A period piece, running from the 1950s through to the early 1980s, is expensive, especially over four hours in a two-part series. Tim figures the budget will be in the $10-million range.

And who would play Cherry?

"We were kicking around names," Tim said. "We're looking for a Canadian actor who kind of looks like dad, looks like a hockey player, skates and has the bravado of dad. We had a couple of casting calls, but it's probably going to be somebody the Canadian public doesn't really know well. We're not really looking at getting Brad Pitt. But dad tried."

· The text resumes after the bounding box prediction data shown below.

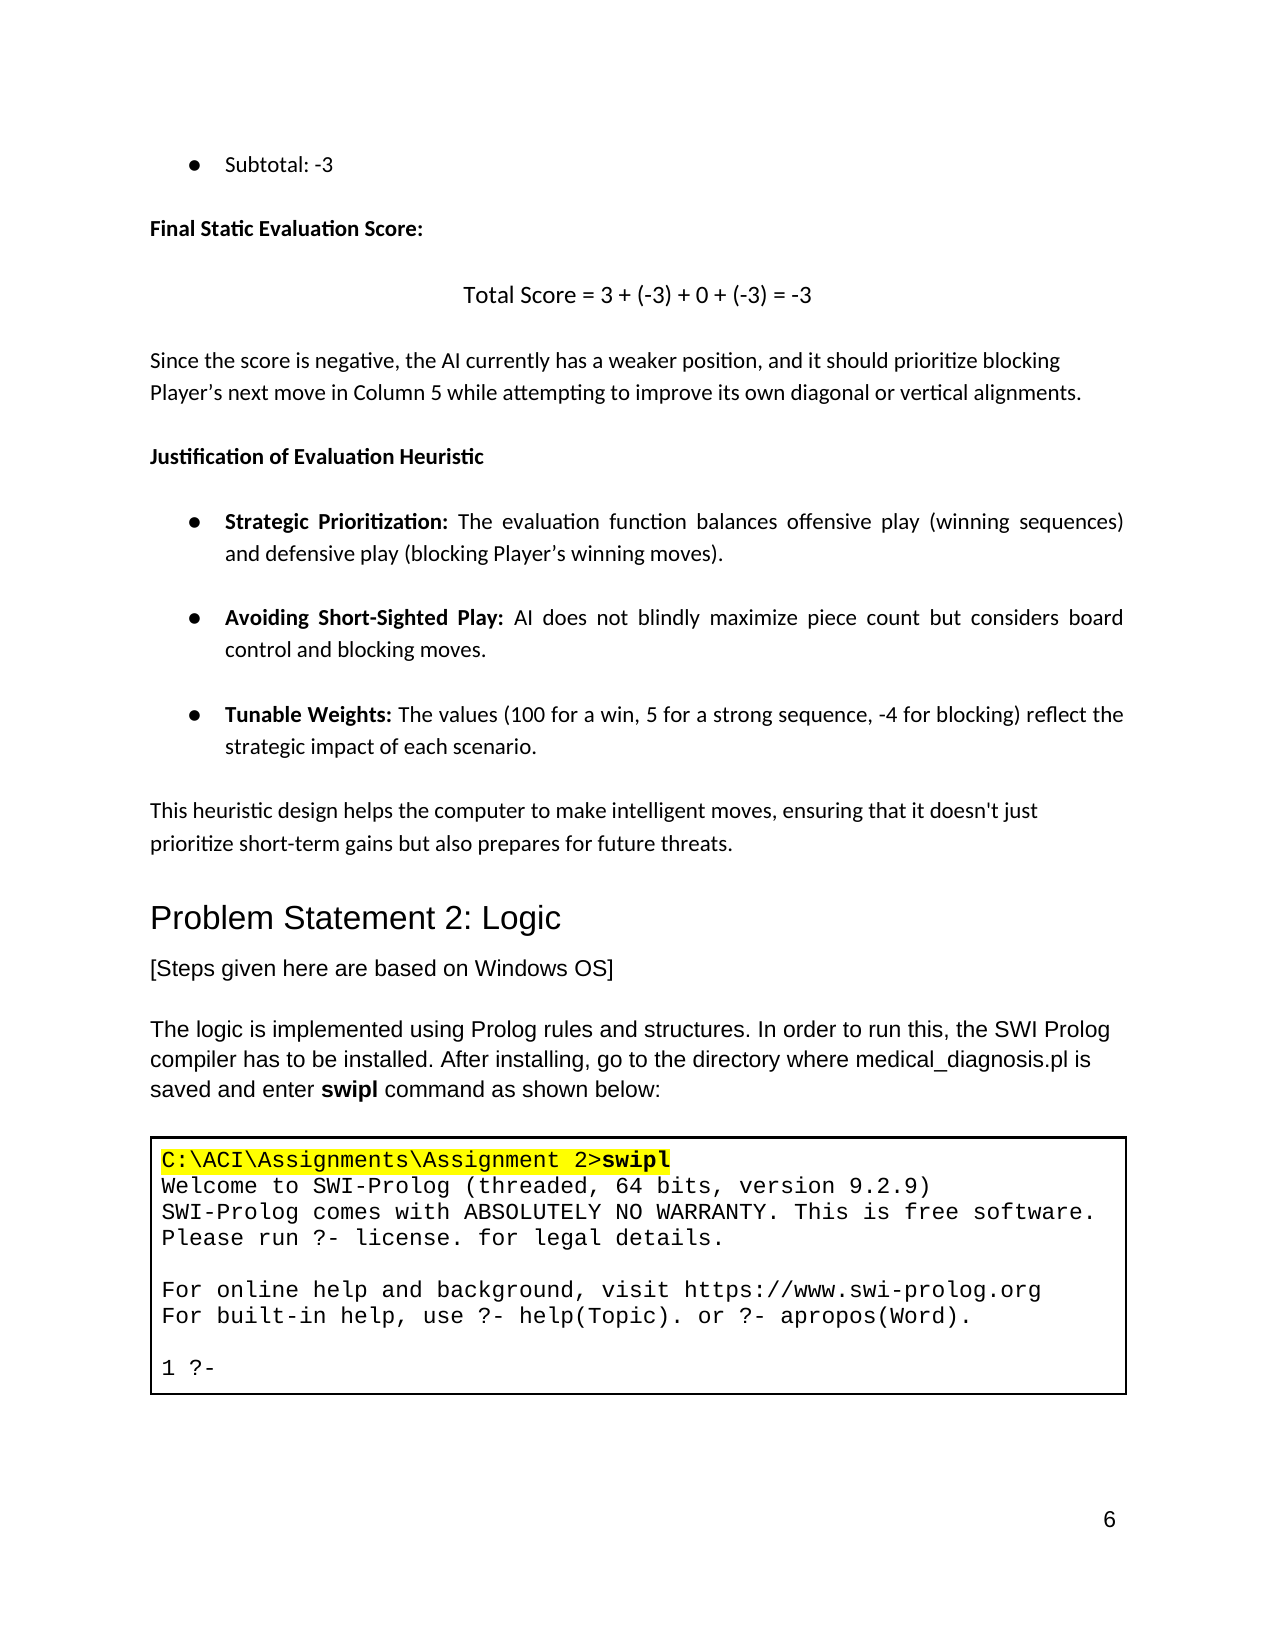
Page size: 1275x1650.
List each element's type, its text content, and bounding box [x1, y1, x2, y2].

text Justification of Evaluation Heuristic [150, 442, 1125, 471]
text Total Score = 3 + (-3) + 0 + (-3) = -3 [150, 279, 1125, 309]
text This heuristic design helps the computer to make intelligent moves, ensuring that it doesn't just prioritize short-term gains but also prepares for future threats. [150, 797, 1125, 857]
text Final Static Evaluation Score: [150, 214, 1125, 242]
text The logic is implemented using Prolog rules and structures. In order to run this, the SWI Prolog compiler has to be installed. After installing, go to the directory where medical_diagnosis.pl is saved and enter swipl command as shown below: [150, 1016, 1125, 1102]
text [Steps given here are based on Windows OS] [150, 955, 1125, 981]
table_header C:\ACI\Assignments\Assignment 2>swipl Welcome to SWI-Prolog (threaded, 64 bits, version 9.2.9) SWI-Prolog comes with ABSOLUTELY NO WARRANTY. This is free software. Please run ?- license. for legal details. For online help and background, visit https://www.swi-prolog.org For built-in help, use ?- help(Topic). or ?- apropos(Word). 1 ?- [152, 1139, 1125, 1393]
list Avoiding Short-Sighted Play: AI does not blindly maximize piece count but considers board control and blocking moves. [187, 603, 1125, 664]
subtitle Problem Statement 2: Logic [150, 898, 1125, 937]
list Subtotal: -3 [187, 150, 1125, 178]
text Since the score is negative, the AI currently has a weaker position, and it should prioritize blocking Player’s next move in Column 5 while attempting to improve its own diagonal or vertical alignments. [150, 346, 1125, 406]
list Tunable Weights: The values (100 for a win, 5 for a strong sequence, -4 for blocking) reflect the strategic impact of each scenario. [187, 700, 1125, 760]
list Strategic Prioritization: The evaluation function balances offensive play (winning sequences) and defensive play (blocking Player’s winning moves). [187, 507, 1125, 567]
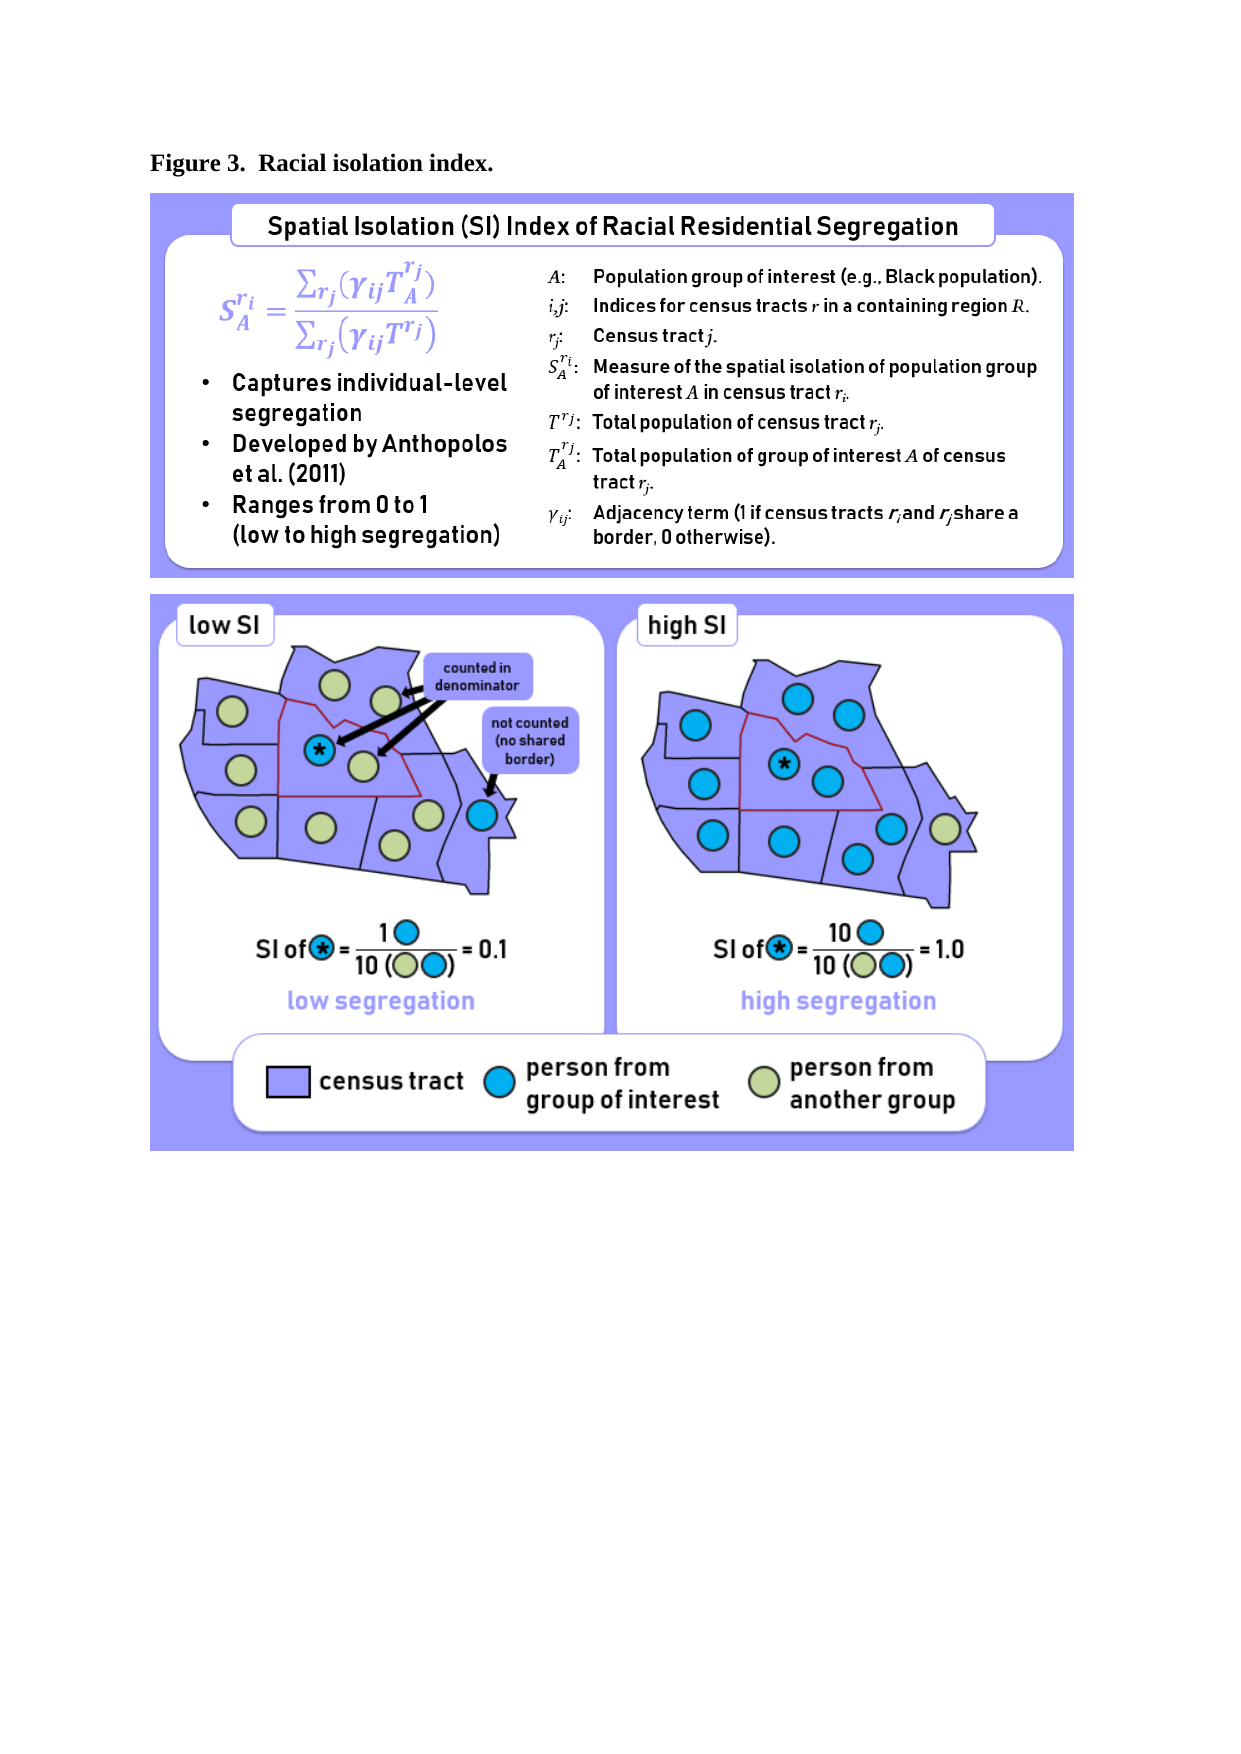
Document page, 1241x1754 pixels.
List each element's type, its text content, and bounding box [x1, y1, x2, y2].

Sportsnet drew 264,000 viewers for its telecast of the Philadelphia Phillies' Game 5 clincher against the Los Angeles Dodgers on Wednesday night. Fox earned a 6.3 overnight rating (percentage of U.S. households tuned in), down 33.7 per cent from the comparable baseball playoff game on Fox last year (Game 5, Boston Red Sox-Cleveland Indians.) The Fox telecast was up against the third and last U.S. presidential debate, which earned a combined rating of 36.2.

TSN's telecast of the Montreal Canadiens' home opener on Wednesday night, against the Boston Bruins, was watched by 508,000 viewers, up 37 per cent from the comparable telecast last season (Edmonton Oilers-Minnesota Wild). The Edmonton Oilers-Anaheim Ducks game, which followed and was joined in progress, drew 345,000.

Sportsnet signed a two-year agreement with LiveHive Systems, the software company based in Waterloo, Ont., to include a viewer interactive platform to its regional NHL telecasts.

The Canadian Olympic Committee isn't the only national sports body pursuing an amateur sports channel. The U.S. Olympic Committee plans to launch a 24-hour network that would "air competitive events, archival footage, human-interest stories and maybe even reality shows or Olympic-themed movies."